On Friday, law enforcement officials confirmed that authorities have arrested three people in Austria and four in Hungary who are believed to be involved in human smuggling activities. The initial death toll of 50 was increased to 71 after they counted the decomposing bodies inside the food truck, according to Fox News.
The 71 dead migrants included eight women and four children, with the youngest around 1 or 2 years old, Burgenland police chief Hans Peter Doskozil said. The truck was found on Thursday parked on the safety lane of the main highway leading to Vienna. Authorities believe that the migrants may have already been dead by the time the food truck went past the Austrian border, RT reports.
The deaths of the 71 migrants come amid an ongoing problem with thousands of people being smuggled to Europe and many of them ending dead mostly at sea. On Friday, authorities recovered dead bodies from two ships that sank off the Libyan coast. The U.N. refugee agency estimates that around 200 migrants are missing or dead, the report details.
Meanwhile, Austrian officials believe that the 71 migrants in the food truck died from suffocation, but the case is still being investigated and authorities are expecting the autopsy results in a few days. They also recovered a Syrian travel document that tells them that some of the dead migrants were trying to escape violence from their country.
Migrants who are afraid of traveling by sea opt to take the land route to Europe via the Western Balkans. They take off from Greece before traveling through Macedonia, Serbia, and Hungary, where thousands try to go past the border's razor-wire fence every day and pay smugglers to drive them to countries in the European Union, the report explains.
As of Tuesday, Hungarian police have already detained 776 suspected human smugglers this year alone.
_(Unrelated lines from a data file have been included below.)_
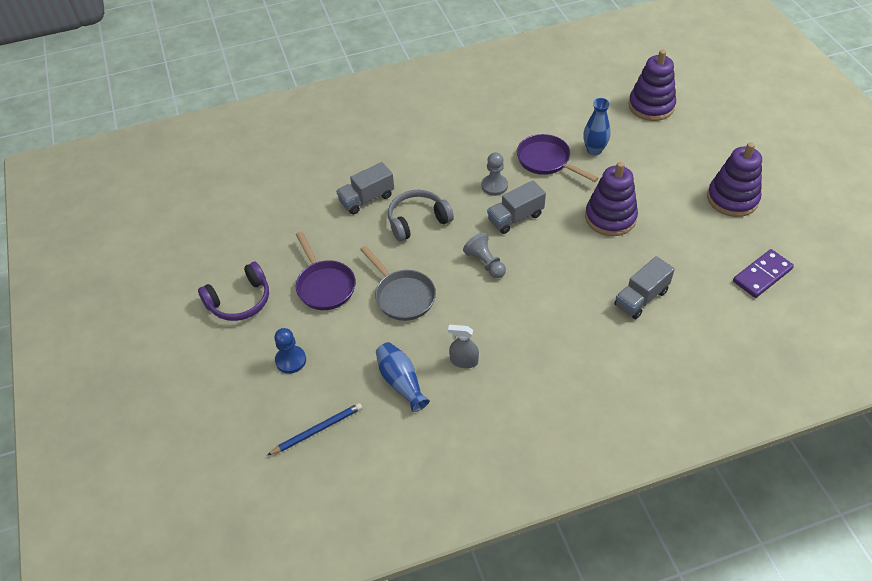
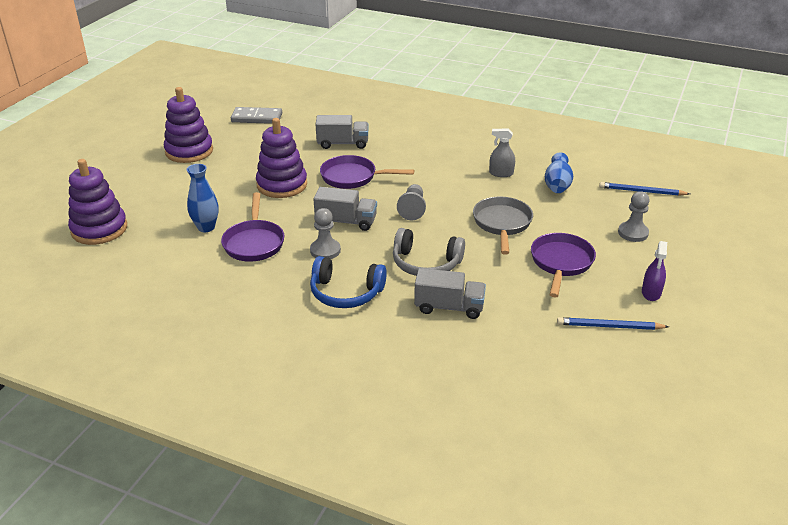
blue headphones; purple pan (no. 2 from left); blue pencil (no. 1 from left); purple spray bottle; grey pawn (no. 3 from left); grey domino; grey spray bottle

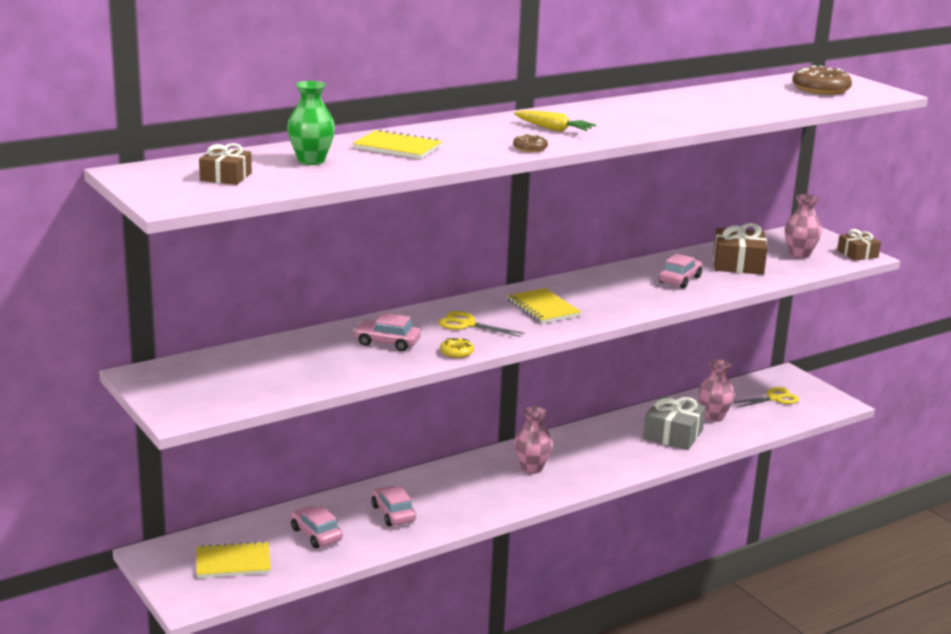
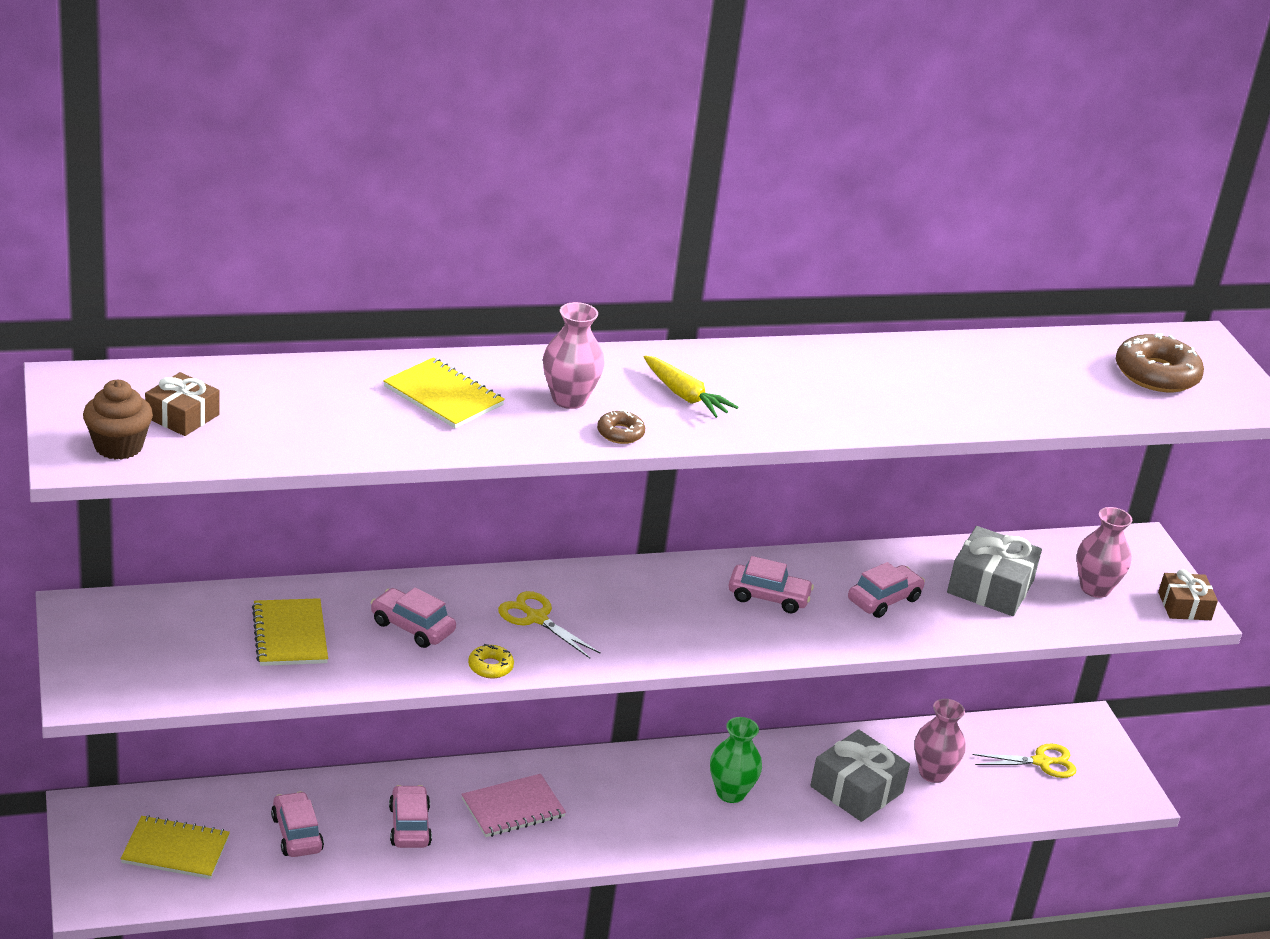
brown cupcake; pink notebook; pink car (no. 4 from left); green vase; yellow notebook (no. 2 from left); pink vase (no. 1 from left); grey gift (no. 2 from left)

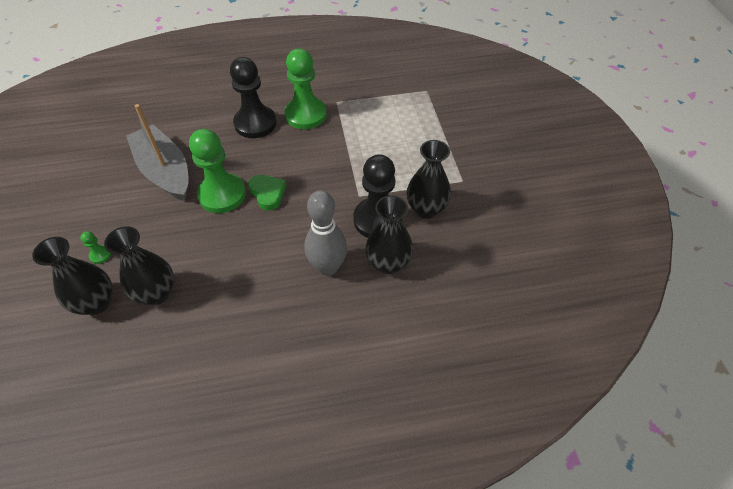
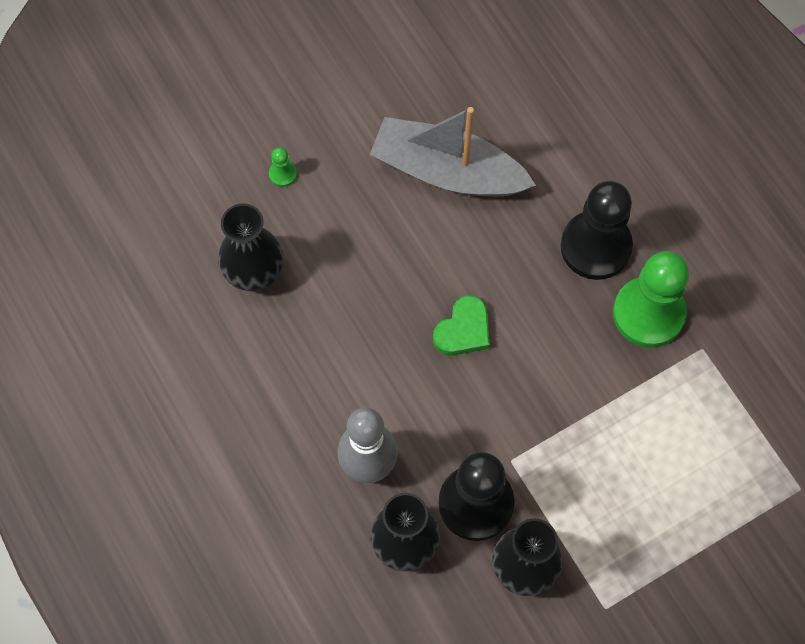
black vase (no. 1 from left in the first image); green pawn (no. 2 from left in the first image); grey boat

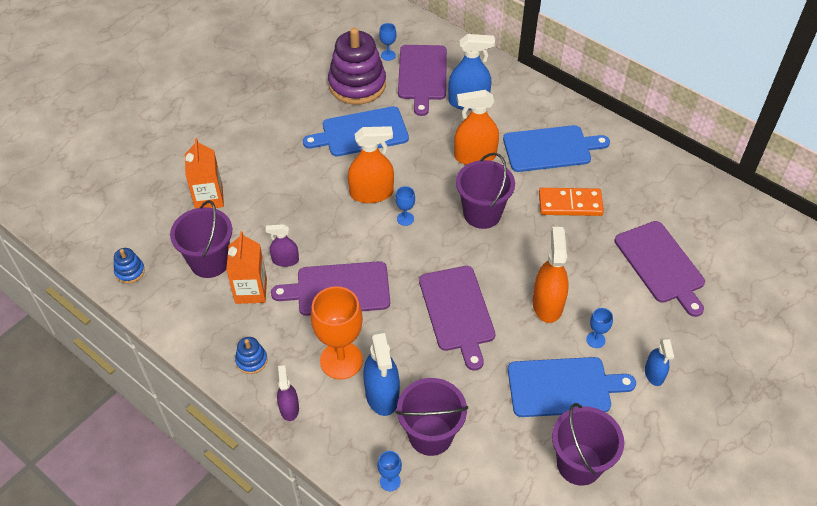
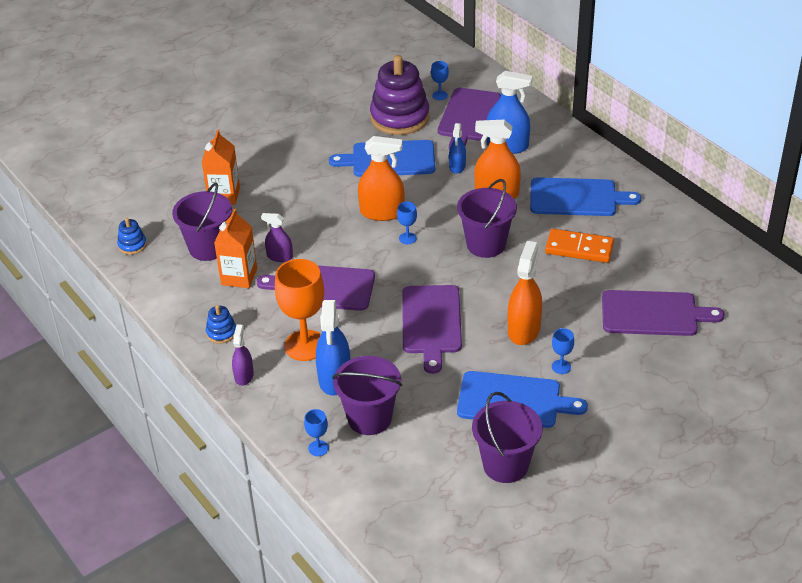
blue spray bottle (no. 2 from left); purple cutting board (no. 4 from left)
Last year, they arrested 593 in total.
U.N. refugee agency spokeswoman Melissa Fleming described the incident as a "shocking" tragedy, which reflects how ruthless human smugglers are.
"It shows they have absolutely no regard for human life, and that they are only after profit," Fox quotes Fleming. "It also shows the desperation of people seeking protection or a new life in Europe, and their only means is to submit themselves to these criminals."
Interior Minister Johanna Milk-Leitner said the food truck tragedy should be a "wake-up call" for the European Union to take action and deal with migrants rushing to move to Europe.